Scalable Serving of Model Inferences with DigitalOcean Load Balancer

Question

Pulumi · Accepted Answer

To set up a scalable infrastructure for serving model inferences with DigitalOcean, you can leverage their Droplets as compute instances that host your model serving applications, a Load Balancer to distribute traffic across those instances, and potentially Floating IPs for a static entry point to your infrastructure.

DigitalOcean's Load Balancers ensure that incoming traffic is distributed across your Droplets evenly, which helps with handling high availability and fault tolerance. If a droplet becomes unhealthy, the Load Balancer will automatically reroute the traffic to the remaining healthy instances. To maintain a truly scalable system, you can use Droplets with the monitoring option enabled, which allows you to collect metrics and set alerts or automate scaling actions.

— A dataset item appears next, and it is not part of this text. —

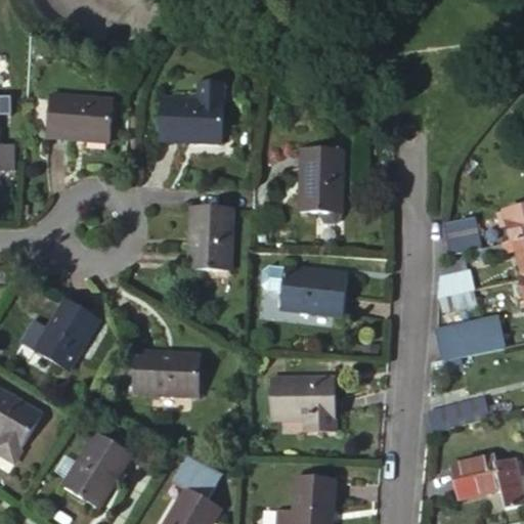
[(120,103),(59,100),(56,139),(118,142),(120,103)]
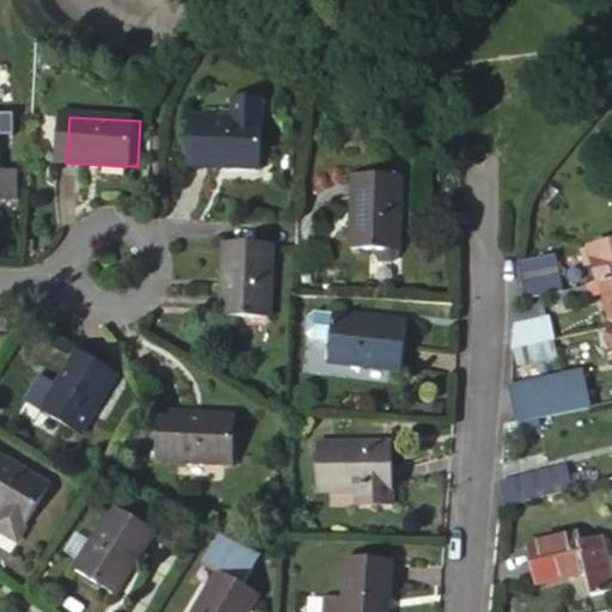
[(258,126),(188,123),(184,166),(255,169),(258,126)]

You will need to ensure that your Droplets are set up with your model serving application, which could be a web service responding to HTTP requests with model inferences.

Here's a Pulumi Python program that creates this entire setup:

1. A set of Droplets running a model serving application.
2. A Load Balancer configured to distribute incoming traffic to these Droplets.
3. (Optional) A domain with an SSL certificate to secure connections to your Load Balancer.
4. Health checks to ensure traffic is only sent to healthy Droplets.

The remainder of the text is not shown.